何だか決心がついたような気がする。もしかして…俺もカトラに惚れたのかな…

続く。



次回のロスト・メモリーズは

「この世界、異変そのものがないようですね。」

「魔獣もお休みかよ。」


「事が終わったらまた会いに来る。返事はその時まで待っててくれ。」

「私はいつでも待ってる。いつでもここで…」


「あっ、最後に行方不明のお前の母親…特徴とかあったら教えてくれ。もし見つけたら伝えに行く。
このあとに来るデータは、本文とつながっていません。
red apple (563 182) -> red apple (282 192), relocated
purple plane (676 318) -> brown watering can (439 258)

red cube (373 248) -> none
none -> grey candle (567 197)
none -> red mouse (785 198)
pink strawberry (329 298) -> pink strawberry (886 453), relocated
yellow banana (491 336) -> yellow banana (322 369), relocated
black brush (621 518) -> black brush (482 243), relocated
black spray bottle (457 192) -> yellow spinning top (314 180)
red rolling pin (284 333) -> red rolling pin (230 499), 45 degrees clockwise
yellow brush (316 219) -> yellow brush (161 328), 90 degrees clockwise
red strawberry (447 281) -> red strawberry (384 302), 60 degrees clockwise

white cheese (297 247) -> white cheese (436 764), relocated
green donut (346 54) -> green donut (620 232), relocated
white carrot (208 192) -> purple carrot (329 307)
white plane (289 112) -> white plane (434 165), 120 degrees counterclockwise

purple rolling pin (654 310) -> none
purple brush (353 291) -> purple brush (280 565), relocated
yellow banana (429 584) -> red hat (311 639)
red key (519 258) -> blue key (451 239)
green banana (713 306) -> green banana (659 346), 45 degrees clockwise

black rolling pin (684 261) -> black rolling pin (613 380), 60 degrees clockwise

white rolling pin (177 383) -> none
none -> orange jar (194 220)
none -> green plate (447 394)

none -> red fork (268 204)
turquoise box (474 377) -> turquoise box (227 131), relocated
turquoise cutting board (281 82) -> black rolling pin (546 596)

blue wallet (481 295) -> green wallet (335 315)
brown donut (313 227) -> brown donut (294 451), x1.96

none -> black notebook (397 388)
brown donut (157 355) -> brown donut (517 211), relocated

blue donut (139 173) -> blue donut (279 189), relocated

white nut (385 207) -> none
」

「確か母は…」


次回「魔弾」


「まさかな…あいつが…」





追加キャラ紹介

・カトラ・ヴァンプティム

性別 女

年齢 100歳以上

好きなもの 甘いもの


本編オリジナルワールド「吸血鬼の世界」の住人。ラルス達が本来会う存在だったセリド・ヴァンプティムの娘で自身もれっきとした吸血鬼だが、血を吸うことはない。両親がいない中ずっとひとりぼっちで古ぼけた洋館に住んでおり、セリドに会おうとしたラルス達と出会い、自身はラルスに一目惚れ。ラルスに振り向いてもらおうとアプローチをかけようとした。ラルス自身も彼女のことは嫌っていないようである。